* To-do list *
1 – Retype the passage of the Crocs interview between "Q: How does" and "place to be.", inclusive.
2 – According to the Crocs interview, how many Crocs stores are currently operated through the major franchisee Chogori India?
3 – Carry on the Crocs interview from its last sentence.
— Start of Document segment —
Q: How does the growth in footwear look?A: In July, it’s going to be 10 years since Crocs was established. We moved into India five years later. We just crossed $1 billion in revenue last year. So, within 10 years, we have done a lot of hard work to get where we are. As far as India is concerned, it is an incredible market. We have done nothing yet compared to what is in front of us. That is very obvious. I’m based in Dubai, but I cover Africa, the Middle East and India.

As I am traveling, I can see the changes happening in consumption from one market to the other. Everybody talks about places like China and Saudi Arabia, but when you come here (to India), you see there is a tremendous potential for products like ours. It’s the place to be.

Q: So, what do you want to do here?A: We’ve been here for five years, we are doing a lot of work internally. People come, they work hard, they try to find the way ahead for business and after a certain point, they have to say “Stop, look at where we are, what have we done right, what have we done wrong”. And for the past two months, I hate the word restructuring, but we have been rethinking our business in India.

Q: What is this restructuring going to be? A: When you’re a new brand like this, everybody comes to you. You want to grow, and you want to do business quickly. Today, instead of doing business with everybody, we are selecting our business partners - the major retailers, franchises, distributors. We will reduce the number of partners we do business with directly and set up distributors who will in turn work with others. We try to control the way we are growing. It’s going to give us bigger market coverage. Currently, we operate 21 Crocs stores through our major franchisee Chogori India.

Q: Can you share your observations of consumption in India? Are consumers willing to pay more for your shoes?A: This is a young place. People are seeing increased purchasing power. Where earlier they used to buy a pair of shoes a year, they are buying a pair of shoes every 2-3 months. There is tremendous potential. But there are also tremendous barriers in this country that make doing business difficult. Taxation, CST, VAT, moving products from one part to another… is slowing down the process of growth.
— End of Document segment —
— Start of Data rows —
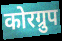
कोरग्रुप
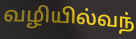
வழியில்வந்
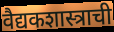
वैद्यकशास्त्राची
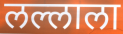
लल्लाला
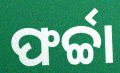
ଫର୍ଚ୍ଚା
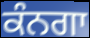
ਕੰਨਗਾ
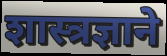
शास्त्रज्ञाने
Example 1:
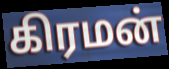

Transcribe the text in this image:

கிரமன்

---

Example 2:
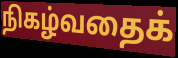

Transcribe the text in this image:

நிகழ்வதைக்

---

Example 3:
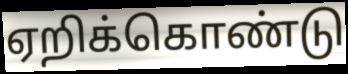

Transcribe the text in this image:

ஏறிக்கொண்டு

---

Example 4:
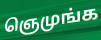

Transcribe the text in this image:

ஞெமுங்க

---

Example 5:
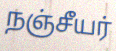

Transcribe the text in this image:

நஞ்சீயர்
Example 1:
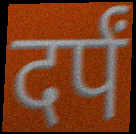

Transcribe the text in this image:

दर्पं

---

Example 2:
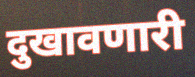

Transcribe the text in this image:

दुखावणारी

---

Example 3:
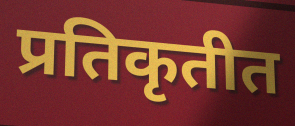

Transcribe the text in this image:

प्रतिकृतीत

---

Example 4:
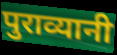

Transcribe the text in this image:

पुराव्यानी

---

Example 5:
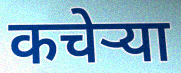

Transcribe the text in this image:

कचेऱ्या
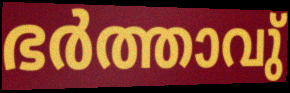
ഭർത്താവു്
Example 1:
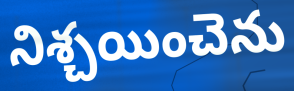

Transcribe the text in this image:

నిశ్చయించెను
— End of Data rows —
— Start of Data rows —
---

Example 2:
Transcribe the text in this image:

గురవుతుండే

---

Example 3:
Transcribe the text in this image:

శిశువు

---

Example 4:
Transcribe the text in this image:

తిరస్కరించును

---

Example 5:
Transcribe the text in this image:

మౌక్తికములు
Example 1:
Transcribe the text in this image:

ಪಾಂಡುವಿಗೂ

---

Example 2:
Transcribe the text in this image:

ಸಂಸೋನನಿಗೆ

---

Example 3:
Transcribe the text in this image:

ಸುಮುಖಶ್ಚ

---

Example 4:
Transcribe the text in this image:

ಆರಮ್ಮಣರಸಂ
— End of Data rows —
* Per-task answers *
1 –
Q: How does the growth in footwear look?A: In July, it’s going to be 10 years since Crocs was established. We moved into India five years later. We just crossed $1 billion in revenue last year. So, within 10 years, we have done a lot of hard work to get where we are. As far as India is concerned, it is an incredible market. We have done nothing yet compared to what is in front of us. That is very obvious. I’m based in Dubai, but I cover Africa, the Middle East and India.

As I am traveling, I can see the changes happening in consumption from one market to the other. Everybody talks about places like China and Saudi Arabia, but when you come here (to India), you see there is a tremendous potential for products like ours. It’s the place to be.

2 – 21 stores.

3 –
But we can grow this market by 20% easily every year for the next five years. If you compare the original collection of Crocs — excuse the language, but the plastic shoes — with the shoes in leather, we are pooling the prices up. The available family income in a market like India today compared to 5 years earlier is very different.

Q: What is the reason for the company to increase portfolio of products so aggressively? Is it competition?A: It would be unfair to tell you ‘no’. But we are a company that is growing. We are developing a lot of new products to cover the larger market. Competition is there, no doubt. Today, we have golf shoes, we have shoes you can wear everywhere, we have shoes women can wear to the nightclub, we have boots. There are so many opportunities in the footwear market - not just in kids, but in women and men. We want to be a brand for shoes everywhere, anytime.

We are going to have 500 different models in the next collection designed by our design group. Then, we have to reduce that to a portfolio where we will select 200-300 models and divide those by categories - women, men and kids and further divide as per market, retailer, culture, and climate. Some markets are conservative, some are dynamic and young. Look at my shoes, how cool they are! They are leather but as comfortable and light as our other Croslite technology shoes.